Спрашиваете, что я тогда почувствовал? Облегчение, радость… И некоторую вину. Правда, признавался я себе лишь в последнем. Впрочем, если не замечать первых двух эмоций, меня мучила скорее вина выжившего, характерная для ребенка, перенесшего подобное испытание. Мои родители, приходской священник, психотерапевт, к которому меня направили, – все говорили об одном: «То, что ты чувствуешь, – нормально, в случившемся нет твоей вины». Я знал, что это не совсем верно, но поскольку не представлял, как объяснить причины трагедии, предпочитал вовсе не вспоминать тот день.
Прошли месяцы, годы, десятилетия… Я по-прежнему рисовал, оттачивая мастерство, и в конце концов стал художником, специализирующимся на комиксах. Женился, у меня родилась дочь; она скоро закончит колледж. Я ушел из издательства и вместе с приятелями организовал собственную компанию. В конце концов мы получили права на новую книгу о Годзилле. Рисовать предстояло мне. Иногда детские мечты сбываются, хоть и странным образом… Я стал делать наброски, обсудил первые выпуски со сценаристом. Возникла идея добавить в комикс места, где я вырос, чтобы, например, выйдя из океана, монстр оказался на моем любимом пляже.
Я сел за компьютер и открыл онлайн-карту, потому что в родных местах не был уже давно, с тех пор как мы переехали в Северную Каролину. Сестра говорила, город сильно изменился за прошедшие годы, его почти не узнать. Я ввел знакомый адрес и принялся ждать, когда загрузятся спутниковые снимки.
Сестра оказалась права, район выглядел иначе. На поле через дорогу появился огромный склад. Дом мистера Уорнера разросся и стал вдвое больше прежнего. Рядом с особняком Айсли выкопали круглый бассейн.
Однако мое внимание привлек не город, а болото. После исчезновения Эдди его обнесли забором, который обошелся городской казне в немалую сумму. Оставлять болото открытым было нельзя: оно находилось слишком близко к начальной школе. Дети, разумеется, пробирались туда тайком, и по городу ходили легенды про мальчика, которого засосала трясина. Знаете, что гласила официальная версия? Якобы в тот день случился нетипичный сейсмический инцидент. Наверное, ученые ни разу не взглянули на спутниковые снимки. А может, не заметили ничего необычного; когда я позвал жену и спросил, на что похоже изображение, она прищурилась и сказала: ни на что, просто болото.
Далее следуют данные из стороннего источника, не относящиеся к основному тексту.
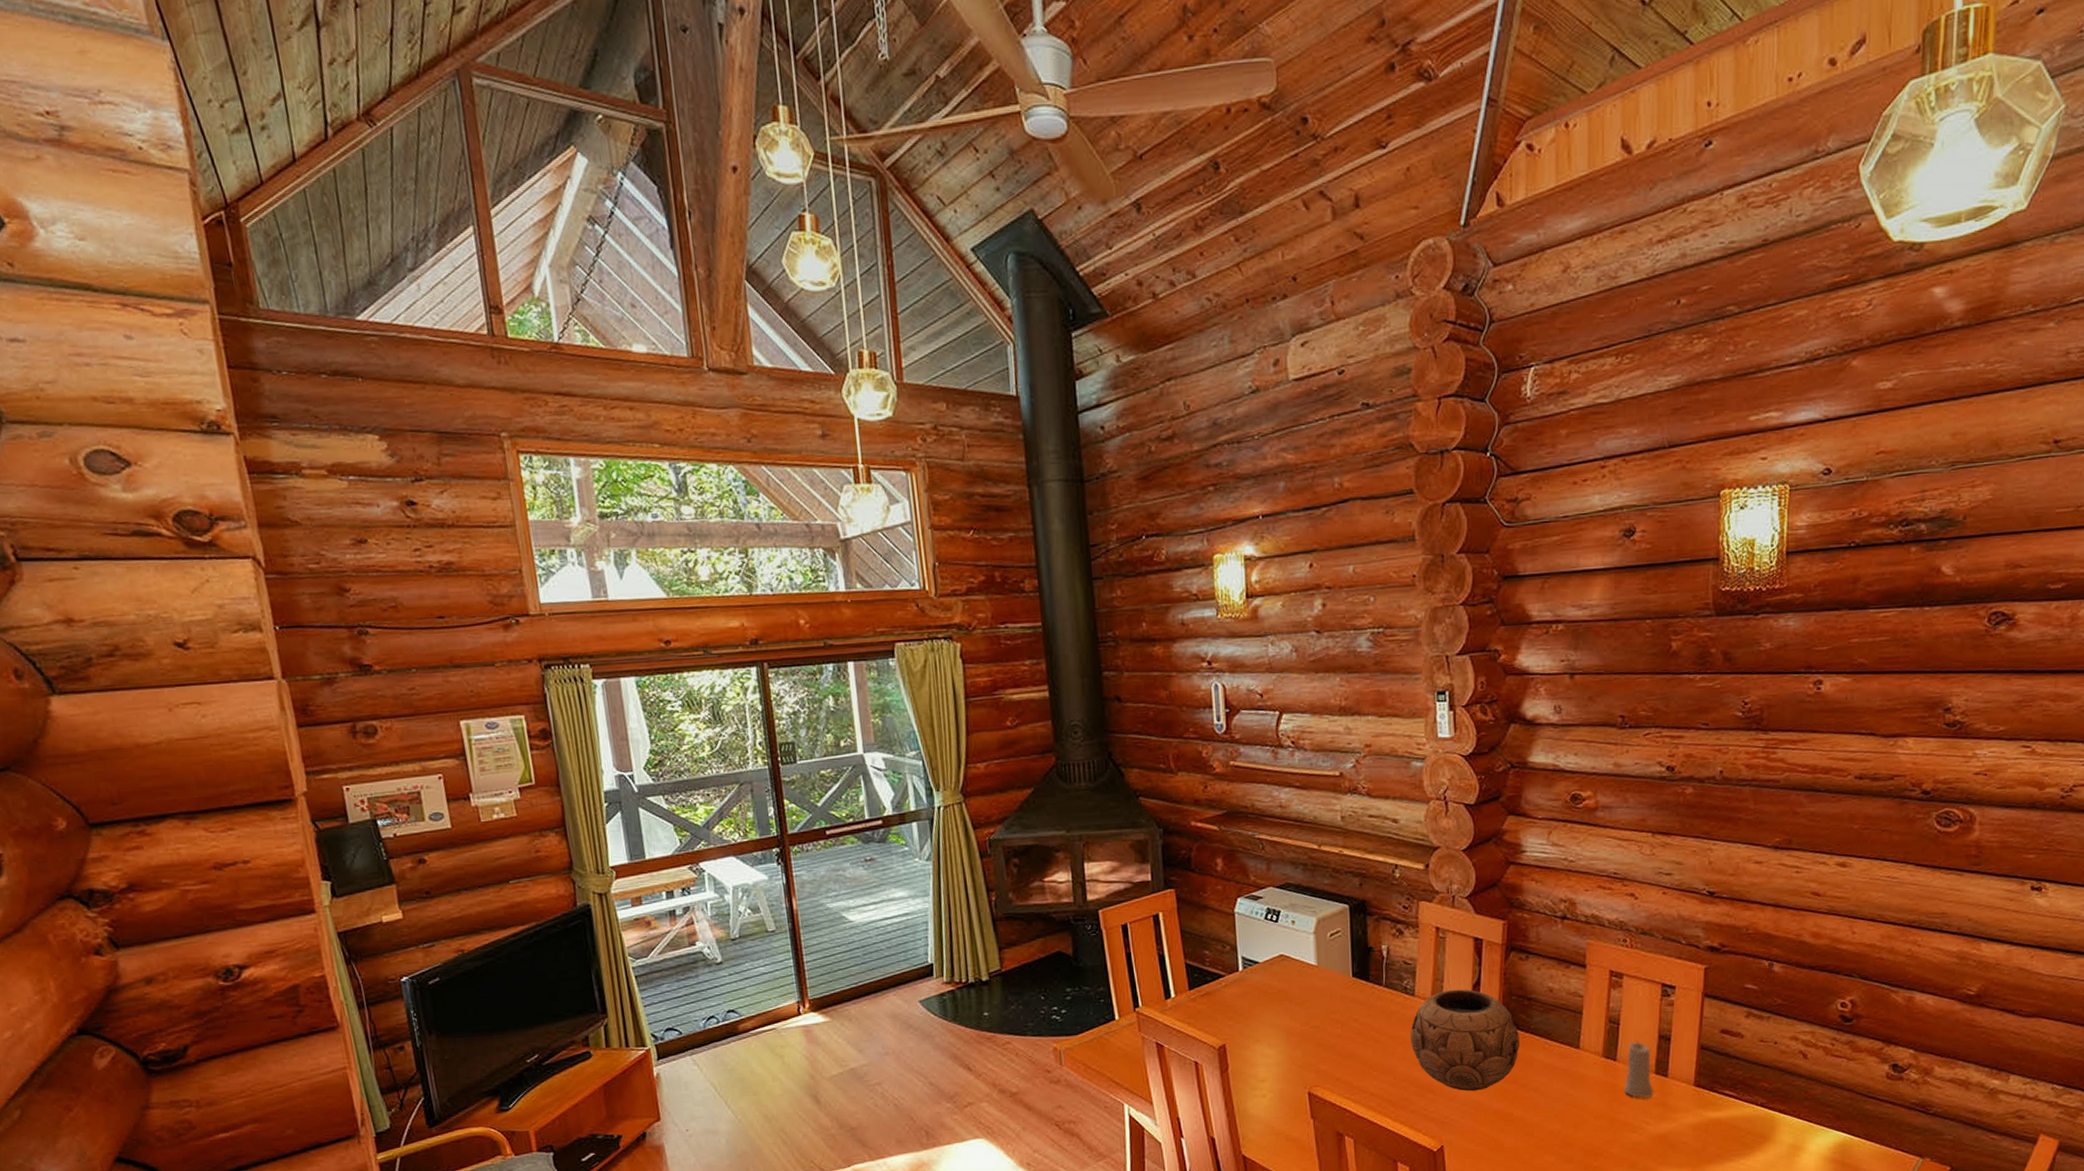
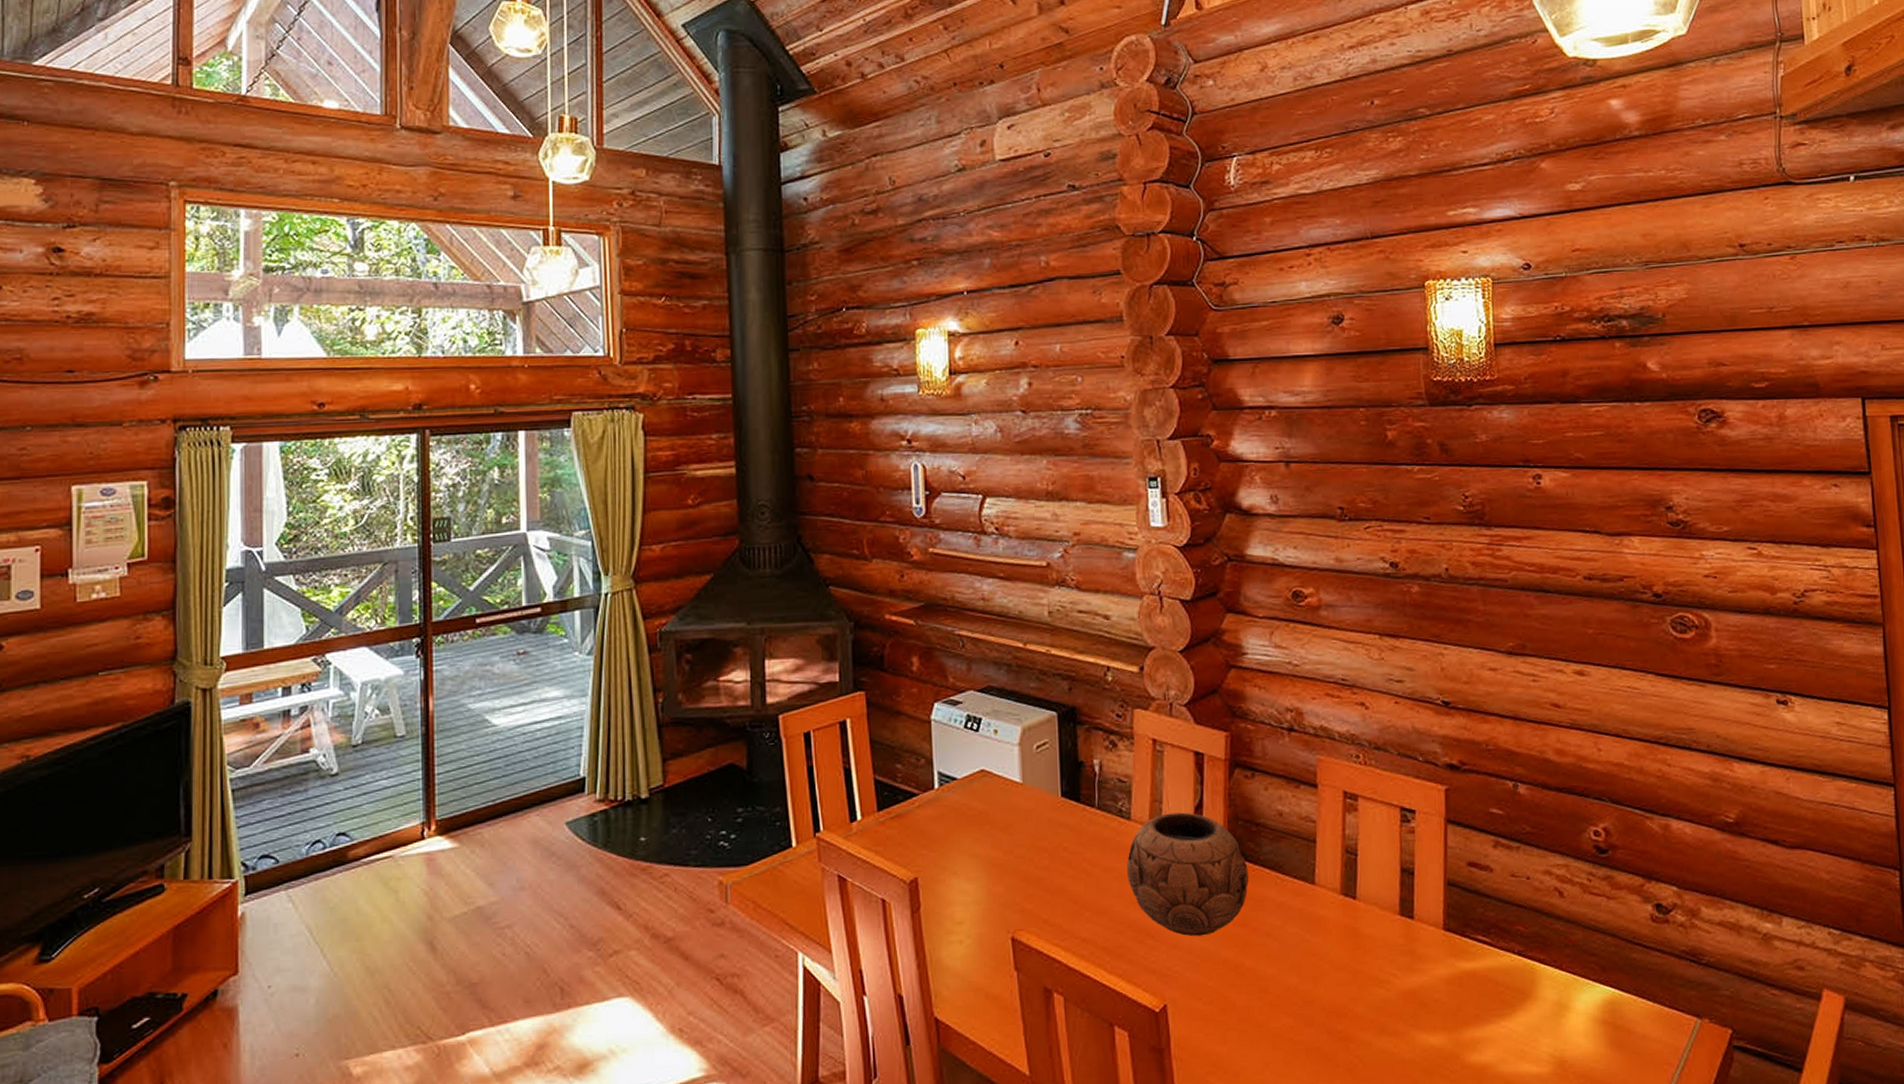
candle: present [1623,1041,1654,1098] -> none [1366,875,1400,945]

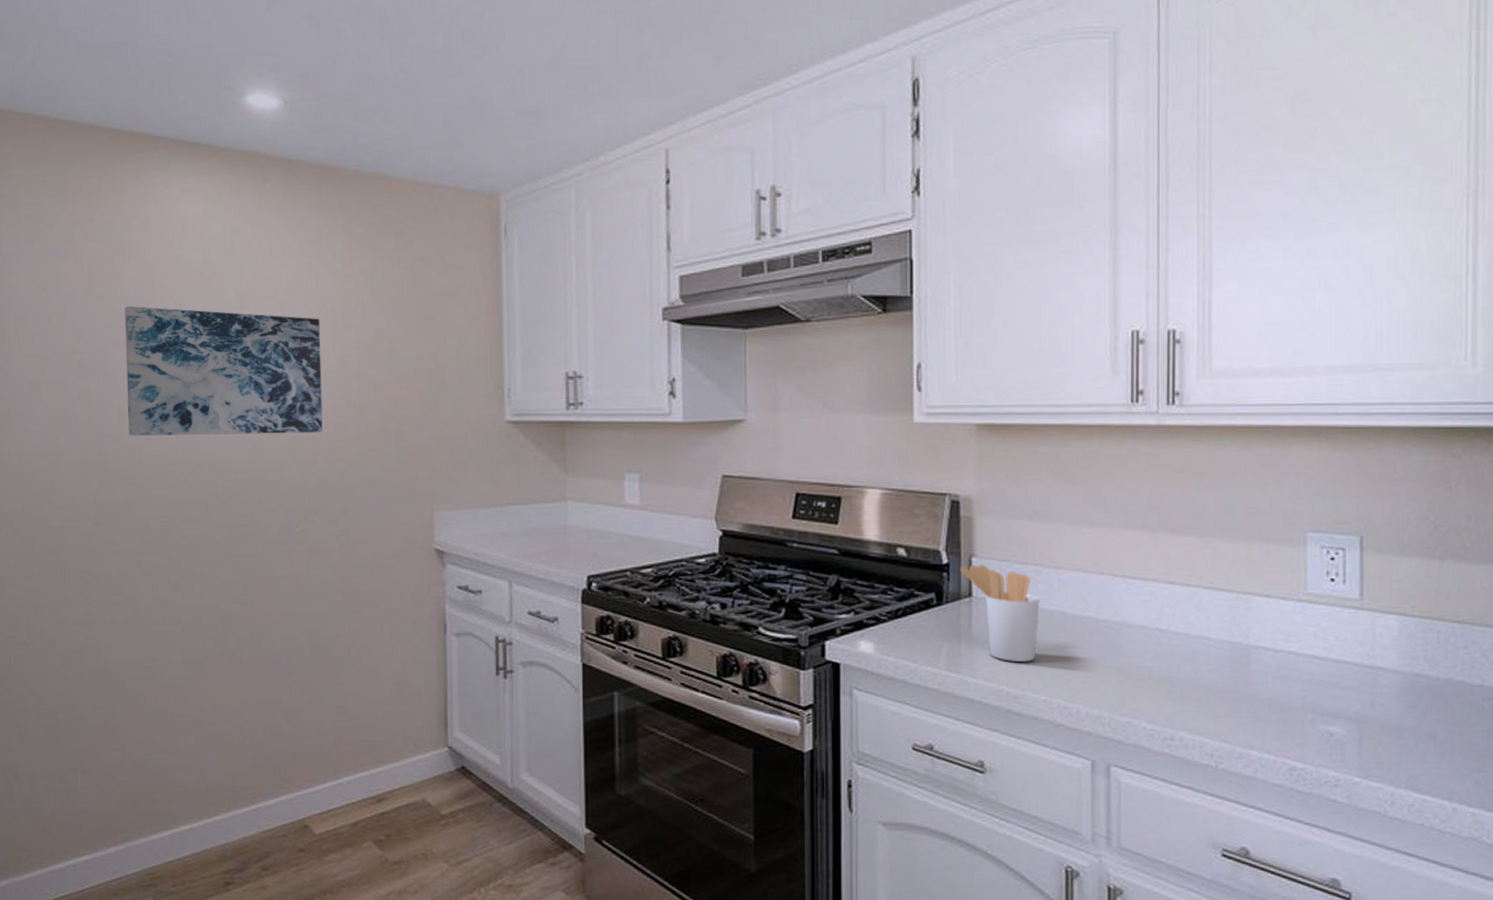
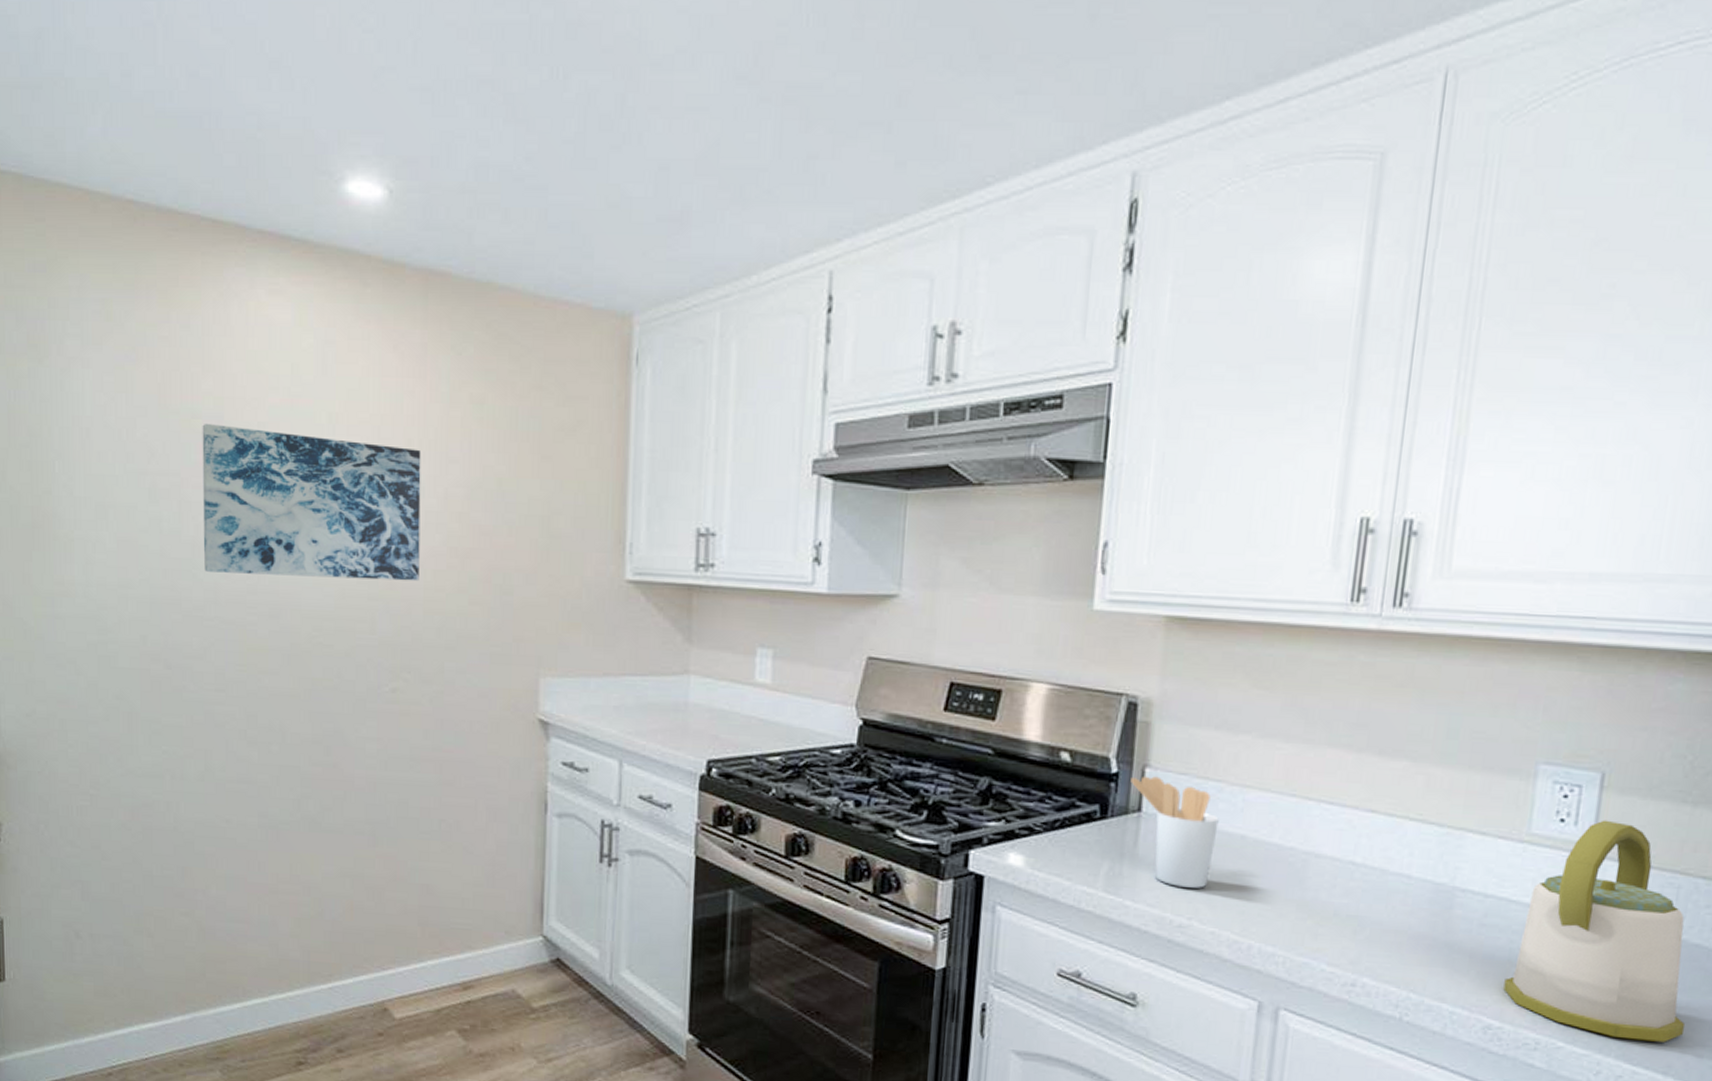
kettle: none [1302,577,1460,771] -> present [1503,820,1685,1042]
Жена не обратила внимания на так называемую воронку. Даже сейчас, спустя тридцать пять лет, ее контур выглядел странным: широкий провал разветвлялся на три длинных канала, и еще один, покороче, уходил налево. Словно отпечаток лапы гигантской рептилии размером с небоскреб… Я уверял себя, что все это выдумки, совпадение. Но развидеть след на карте уже не мог. Я откинулся на спинку кресла, сжимая в руке голову старого самодельного Годзиллы, и долго размышлял о том, что бы это значило.
Что? Ах да, я же не сказал! Когда спасатель выносил меня из болота, в левой руке я держал голову фигурки. Понятия не имею, откуда она взялась. Я оставил ее на память в качестве талисмана. Когда купил первую машину, то просверлил в голове отверстие и повесил на ключи вместо брелока. Всякий раз, когда я был расстроен, взволнован или зол, я принимался крутить ее в пальцах. Зеленый маркер давно стерся, а краска под ним выцвела; жена говорит, что теперь эта штука похожа на кость. Иногда, если приходится по работе иметь дело с неприятным человеком, или если мы с женой ссоримся, или когда дочь раздражает меня своими капризами, я сжимаю свою реликвию с такой силой, что кажется, будто пальцы вот-вот хрустнут. И ощущаю почти то же самое, что и в давний день на болоте: незримое присутствие чего-то огромного и чужого.